Hari 4: Simfoni Fajar dan Lumba-Lumba
Pukul 05.30 pagi, langit masih gelap saat kami menaiki jukung, perahu cadik khas nelayan Kiluan. Udara dingin menusuk tulang, namun rasa antusias mengalahkan segalanya. Sang juru mudi dengan lihai mengarahkan jukung membelah ombak yang cukup besar menuju lautan lepas. Inilah habitat asli ratusan, bahkan ribuan, lumba-lumba hidung botol dan lumba-lumba paruh panjang.
Saat fajar mulai menyingsing dan semburat oranye muncul di ufuk timur, keajaiban itu terjadi. Satu per satu sirip hitam mulai muncul di permukaan air. Tak lama kemudian, puluhan lumba-lumba melompat dan menari di sekitar jukung kami seolah menyambut pagi. Ada yang berenang cepat di haluan perahu, ada yang melompat berputar di udara. Pemandangan itu adalah sebuah simfoni alam yang murni, sebuah kegembiraan tanpa syarat. Lupa sudah dengan kamera, kami hanya bisa terpana, merekam momen itu lekat-lekat dalam ingatan.

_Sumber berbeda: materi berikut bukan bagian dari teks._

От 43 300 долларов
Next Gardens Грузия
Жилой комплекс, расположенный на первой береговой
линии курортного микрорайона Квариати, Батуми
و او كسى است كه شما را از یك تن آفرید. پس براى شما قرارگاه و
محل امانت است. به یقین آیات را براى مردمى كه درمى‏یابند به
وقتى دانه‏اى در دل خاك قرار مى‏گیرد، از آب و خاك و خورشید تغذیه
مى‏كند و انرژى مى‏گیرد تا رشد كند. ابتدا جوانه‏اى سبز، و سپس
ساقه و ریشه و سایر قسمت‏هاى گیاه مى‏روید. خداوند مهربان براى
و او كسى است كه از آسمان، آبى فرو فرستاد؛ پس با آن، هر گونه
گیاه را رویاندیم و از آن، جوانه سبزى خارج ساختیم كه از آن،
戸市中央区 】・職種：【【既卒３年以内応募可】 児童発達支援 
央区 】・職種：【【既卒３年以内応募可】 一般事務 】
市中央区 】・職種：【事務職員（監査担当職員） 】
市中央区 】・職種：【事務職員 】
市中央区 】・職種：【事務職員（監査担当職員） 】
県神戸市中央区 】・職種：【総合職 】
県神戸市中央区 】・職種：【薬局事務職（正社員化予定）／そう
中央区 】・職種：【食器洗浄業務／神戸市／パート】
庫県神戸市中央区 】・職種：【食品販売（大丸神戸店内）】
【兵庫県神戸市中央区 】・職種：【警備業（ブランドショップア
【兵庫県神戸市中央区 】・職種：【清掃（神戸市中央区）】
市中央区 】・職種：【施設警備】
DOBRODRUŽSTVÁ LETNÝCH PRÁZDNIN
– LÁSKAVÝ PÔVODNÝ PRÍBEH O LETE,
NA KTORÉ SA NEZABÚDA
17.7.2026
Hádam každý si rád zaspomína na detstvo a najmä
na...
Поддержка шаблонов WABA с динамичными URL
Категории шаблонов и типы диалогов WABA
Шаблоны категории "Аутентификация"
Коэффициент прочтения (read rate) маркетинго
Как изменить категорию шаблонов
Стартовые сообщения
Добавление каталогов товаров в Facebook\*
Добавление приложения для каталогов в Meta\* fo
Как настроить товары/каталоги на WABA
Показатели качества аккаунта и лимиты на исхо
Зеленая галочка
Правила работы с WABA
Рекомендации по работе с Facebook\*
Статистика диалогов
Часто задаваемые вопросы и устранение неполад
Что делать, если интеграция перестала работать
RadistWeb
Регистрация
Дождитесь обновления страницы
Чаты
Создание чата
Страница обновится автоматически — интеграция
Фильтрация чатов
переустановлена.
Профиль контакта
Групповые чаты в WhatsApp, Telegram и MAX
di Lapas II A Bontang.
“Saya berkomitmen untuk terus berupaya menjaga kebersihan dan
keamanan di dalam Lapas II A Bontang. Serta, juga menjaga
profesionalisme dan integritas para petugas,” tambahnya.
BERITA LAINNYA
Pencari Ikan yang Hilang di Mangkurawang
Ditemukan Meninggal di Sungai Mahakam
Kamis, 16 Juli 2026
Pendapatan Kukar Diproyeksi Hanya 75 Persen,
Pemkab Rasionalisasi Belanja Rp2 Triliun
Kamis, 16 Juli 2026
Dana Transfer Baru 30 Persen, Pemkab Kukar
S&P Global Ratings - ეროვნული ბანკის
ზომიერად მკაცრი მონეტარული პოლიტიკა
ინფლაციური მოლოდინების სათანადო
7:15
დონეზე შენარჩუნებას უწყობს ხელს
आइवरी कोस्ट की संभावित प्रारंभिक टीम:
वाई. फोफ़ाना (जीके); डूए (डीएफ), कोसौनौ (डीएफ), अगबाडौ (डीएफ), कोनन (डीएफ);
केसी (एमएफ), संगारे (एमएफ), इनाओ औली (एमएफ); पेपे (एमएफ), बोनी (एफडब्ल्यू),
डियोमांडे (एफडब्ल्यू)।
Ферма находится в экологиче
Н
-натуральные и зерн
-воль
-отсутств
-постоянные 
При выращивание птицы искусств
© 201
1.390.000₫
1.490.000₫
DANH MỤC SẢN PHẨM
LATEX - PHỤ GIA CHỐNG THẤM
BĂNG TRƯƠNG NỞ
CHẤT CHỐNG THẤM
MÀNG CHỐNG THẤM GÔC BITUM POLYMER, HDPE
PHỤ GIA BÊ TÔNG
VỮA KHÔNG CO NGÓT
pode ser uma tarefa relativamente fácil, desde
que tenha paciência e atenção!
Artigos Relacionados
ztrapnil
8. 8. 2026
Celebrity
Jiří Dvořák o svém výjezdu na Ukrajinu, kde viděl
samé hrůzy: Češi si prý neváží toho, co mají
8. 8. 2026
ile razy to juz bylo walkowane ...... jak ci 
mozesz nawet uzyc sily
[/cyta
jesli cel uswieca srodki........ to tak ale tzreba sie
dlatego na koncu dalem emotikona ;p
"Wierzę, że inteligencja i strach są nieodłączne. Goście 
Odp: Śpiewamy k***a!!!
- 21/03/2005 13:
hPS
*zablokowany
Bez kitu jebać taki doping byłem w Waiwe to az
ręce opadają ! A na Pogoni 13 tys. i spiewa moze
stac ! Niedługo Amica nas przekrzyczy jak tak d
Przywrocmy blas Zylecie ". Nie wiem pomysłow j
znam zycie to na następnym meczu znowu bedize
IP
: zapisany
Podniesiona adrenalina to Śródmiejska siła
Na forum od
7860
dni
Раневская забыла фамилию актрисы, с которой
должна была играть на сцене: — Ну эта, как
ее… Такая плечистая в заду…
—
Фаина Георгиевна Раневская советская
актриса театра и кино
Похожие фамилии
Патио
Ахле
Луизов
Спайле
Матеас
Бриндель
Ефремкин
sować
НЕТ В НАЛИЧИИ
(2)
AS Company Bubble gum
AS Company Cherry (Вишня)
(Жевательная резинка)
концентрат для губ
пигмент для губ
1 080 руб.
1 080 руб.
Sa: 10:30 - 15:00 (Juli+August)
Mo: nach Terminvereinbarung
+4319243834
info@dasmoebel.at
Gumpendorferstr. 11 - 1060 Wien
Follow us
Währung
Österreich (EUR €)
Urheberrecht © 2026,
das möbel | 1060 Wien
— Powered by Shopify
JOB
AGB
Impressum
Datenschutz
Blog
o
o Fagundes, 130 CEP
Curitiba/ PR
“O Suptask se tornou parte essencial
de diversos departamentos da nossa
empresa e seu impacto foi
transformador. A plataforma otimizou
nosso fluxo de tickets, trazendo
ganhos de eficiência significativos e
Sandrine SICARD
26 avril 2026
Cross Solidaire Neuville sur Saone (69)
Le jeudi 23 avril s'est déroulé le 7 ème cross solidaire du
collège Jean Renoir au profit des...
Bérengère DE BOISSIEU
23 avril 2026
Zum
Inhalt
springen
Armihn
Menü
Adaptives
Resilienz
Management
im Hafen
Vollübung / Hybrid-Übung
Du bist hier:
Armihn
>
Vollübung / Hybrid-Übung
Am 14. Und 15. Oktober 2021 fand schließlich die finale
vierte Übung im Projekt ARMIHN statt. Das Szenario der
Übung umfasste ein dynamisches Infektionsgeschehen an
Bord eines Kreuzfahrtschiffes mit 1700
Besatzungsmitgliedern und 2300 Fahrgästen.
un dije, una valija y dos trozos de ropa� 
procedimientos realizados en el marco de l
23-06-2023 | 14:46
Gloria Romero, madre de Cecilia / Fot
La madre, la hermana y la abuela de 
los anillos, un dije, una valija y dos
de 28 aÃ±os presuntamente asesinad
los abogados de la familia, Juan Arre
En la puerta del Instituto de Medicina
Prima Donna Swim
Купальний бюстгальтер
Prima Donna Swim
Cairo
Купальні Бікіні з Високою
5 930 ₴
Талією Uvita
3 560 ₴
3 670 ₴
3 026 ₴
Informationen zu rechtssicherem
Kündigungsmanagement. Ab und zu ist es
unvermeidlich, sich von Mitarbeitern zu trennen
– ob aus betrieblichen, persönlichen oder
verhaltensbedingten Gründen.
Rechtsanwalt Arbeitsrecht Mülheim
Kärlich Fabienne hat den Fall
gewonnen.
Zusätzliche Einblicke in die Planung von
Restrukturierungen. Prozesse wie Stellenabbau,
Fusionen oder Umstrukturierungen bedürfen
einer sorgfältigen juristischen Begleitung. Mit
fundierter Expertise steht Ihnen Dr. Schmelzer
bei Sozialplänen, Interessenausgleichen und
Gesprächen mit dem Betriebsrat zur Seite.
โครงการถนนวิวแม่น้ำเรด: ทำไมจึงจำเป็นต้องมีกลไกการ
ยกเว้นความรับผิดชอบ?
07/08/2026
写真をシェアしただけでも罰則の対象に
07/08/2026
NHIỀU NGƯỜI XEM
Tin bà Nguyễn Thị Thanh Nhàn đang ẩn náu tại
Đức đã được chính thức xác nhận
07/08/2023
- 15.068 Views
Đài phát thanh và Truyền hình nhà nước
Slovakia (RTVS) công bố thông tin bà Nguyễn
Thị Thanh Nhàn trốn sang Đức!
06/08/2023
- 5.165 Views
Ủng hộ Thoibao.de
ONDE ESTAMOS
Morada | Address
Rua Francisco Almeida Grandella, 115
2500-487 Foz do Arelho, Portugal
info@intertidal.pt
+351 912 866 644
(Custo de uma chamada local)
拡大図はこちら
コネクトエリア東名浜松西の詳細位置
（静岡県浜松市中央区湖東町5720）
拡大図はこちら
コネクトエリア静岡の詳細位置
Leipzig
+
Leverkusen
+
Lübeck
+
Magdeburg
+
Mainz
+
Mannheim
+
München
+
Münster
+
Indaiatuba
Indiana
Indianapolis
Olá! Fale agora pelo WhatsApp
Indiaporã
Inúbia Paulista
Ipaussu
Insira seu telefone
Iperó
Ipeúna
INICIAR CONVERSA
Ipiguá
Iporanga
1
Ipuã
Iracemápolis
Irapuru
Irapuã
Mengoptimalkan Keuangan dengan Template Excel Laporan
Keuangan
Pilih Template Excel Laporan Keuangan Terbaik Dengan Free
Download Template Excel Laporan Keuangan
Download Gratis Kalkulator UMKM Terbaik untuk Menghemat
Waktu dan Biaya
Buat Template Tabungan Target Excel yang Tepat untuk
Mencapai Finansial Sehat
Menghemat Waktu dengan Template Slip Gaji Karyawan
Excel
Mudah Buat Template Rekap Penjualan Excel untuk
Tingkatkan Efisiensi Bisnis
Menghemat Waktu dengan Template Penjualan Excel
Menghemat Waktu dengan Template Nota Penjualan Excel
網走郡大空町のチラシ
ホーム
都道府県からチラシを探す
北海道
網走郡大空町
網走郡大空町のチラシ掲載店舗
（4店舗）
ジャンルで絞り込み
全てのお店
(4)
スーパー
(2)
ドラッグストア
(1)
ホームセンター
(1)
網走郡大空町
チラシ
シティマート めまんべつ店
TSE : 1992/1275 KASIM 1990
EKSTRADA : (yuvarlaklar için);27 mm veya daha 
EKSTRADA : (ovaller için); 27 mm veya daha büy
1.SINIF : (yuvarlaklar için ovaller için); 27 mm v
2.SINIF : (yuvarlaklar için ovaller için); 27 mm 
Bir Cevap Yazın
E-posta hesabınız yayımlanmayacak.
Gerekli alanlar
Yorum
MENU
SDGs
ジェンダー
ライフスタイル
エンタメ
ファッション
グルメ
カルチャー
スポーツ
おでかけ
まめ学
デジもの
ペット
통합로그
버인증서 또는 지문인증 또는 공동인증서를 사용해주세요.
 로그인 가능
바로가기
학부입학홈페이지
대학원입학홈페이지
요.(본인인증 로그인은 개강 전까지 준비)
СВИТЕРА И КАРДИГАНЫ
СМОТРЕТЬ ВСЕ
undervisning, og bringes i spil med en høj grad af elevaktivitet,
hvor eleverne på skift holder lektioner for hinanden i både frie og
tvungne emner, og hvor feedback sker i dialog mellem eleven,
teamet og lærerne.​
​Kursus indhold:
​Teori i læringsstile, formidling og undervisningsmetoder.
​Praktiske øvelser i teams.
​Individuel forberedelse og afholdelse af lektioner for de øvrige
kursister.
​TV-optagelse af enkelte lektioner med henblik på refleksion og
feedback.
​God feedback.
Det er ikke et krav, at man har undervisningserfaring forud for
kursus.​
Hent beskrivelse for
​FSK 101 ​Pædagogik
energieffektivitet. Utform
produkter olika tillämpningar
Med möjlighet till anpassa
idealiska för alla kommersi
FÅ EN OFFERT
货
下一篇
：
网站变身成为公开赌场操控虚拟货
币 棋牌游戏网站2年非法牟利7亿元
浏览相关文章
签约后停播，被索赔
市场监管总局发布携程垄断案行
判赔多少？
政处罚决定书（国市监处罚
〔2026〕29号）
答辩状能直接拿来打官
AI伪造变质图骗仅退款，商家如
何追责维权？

Setelah hampir satu jam dimanjakan oleh tarian mereka, kami kembali ke daratan dengan perasaan haru dan takjub. Perjalanan ini ditutup dengan sarapan hangat sambil berbagi cerita tentang keajaiban yang baru saja kami saksikan.
Dalam perjalanan pulang ke Bandar Lampung, kami menyadari satu hal. Lampung bukan hanya tentang kopi atau gajah. Ia adalah sebuah mozaik keindahan alam yang lengkap. Perjalanan ini bukan sekadar liburan, melainkan sebuah pengingat betapa indahnya negeri ini dan betapa banyak pesona lokal yang menanti untuk dijelajahi, tepat di halaman belakang rumah kita sendiri.
Disclaimer :
(Cerita ini hanya fiktif belaka. Jika ada kesamaan nama tokoh, tempat kejadian ataupun cerita, itu adalah kebetulan semata dan tidak ada unsur kesengajaan.)